I was on the tram for two hours today, which gave me a lot of time to see billboards. Most were for movies, but my favorite are the ones advertising English lessons at a place called
The Wall Street Institute. Patrick commented on their name after seeing an ad on the metro - Wall Street is kind of a stupid name for a language instruction company, but it's widely recognized as American (Italians don't want to learn British English) and high-class (as it relates to the stock market). Wall Street's new ad campaign, however, actually amused me. Their slogan is, "

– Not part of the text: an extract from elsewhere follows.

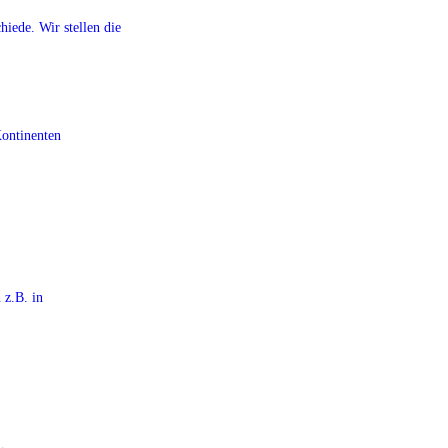
iede. Wir stellen die
Kontinenten
 z.B. in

L'inglese maccheronico ti schiaccia." I was curious about the word
maccheronico considering the giant piece of pasta in the ad. It seems that the Italian word
maccarone dates back to at least the 12th century and generally means short, dry, tubular pasta. This was back in the time when the word
pasta literally meant paste, or the dough from which
maccarone was formed. But around the 15th century,
maccarone gave its name to a literary style,
maccheronico. Peasants of the time were referred to in a derogatory manner by the kind of food they ate most -
maccarone or
gnocco - noodle-heads.
Maccheronico writing was a pastiche of the educated, high-class Latin of the day and vernacular Italian. Today, of course, the language of scholarship and international relations is English, and
maccheronico has been repurposed to describe a way of speaking that is not quite Italian and not quite English. The slogan of the Wall Street Institute is thus, "Is Italglish crushing you?" I love that the Italians have a word for Italglish and also that it can be metaphorically represented by a piece of ziti. Incidentally, national Maccheronico Day is September 23, a day which celebrates, as
one blogger put it, the "tried-and-true academic technique of embarassing people into learning."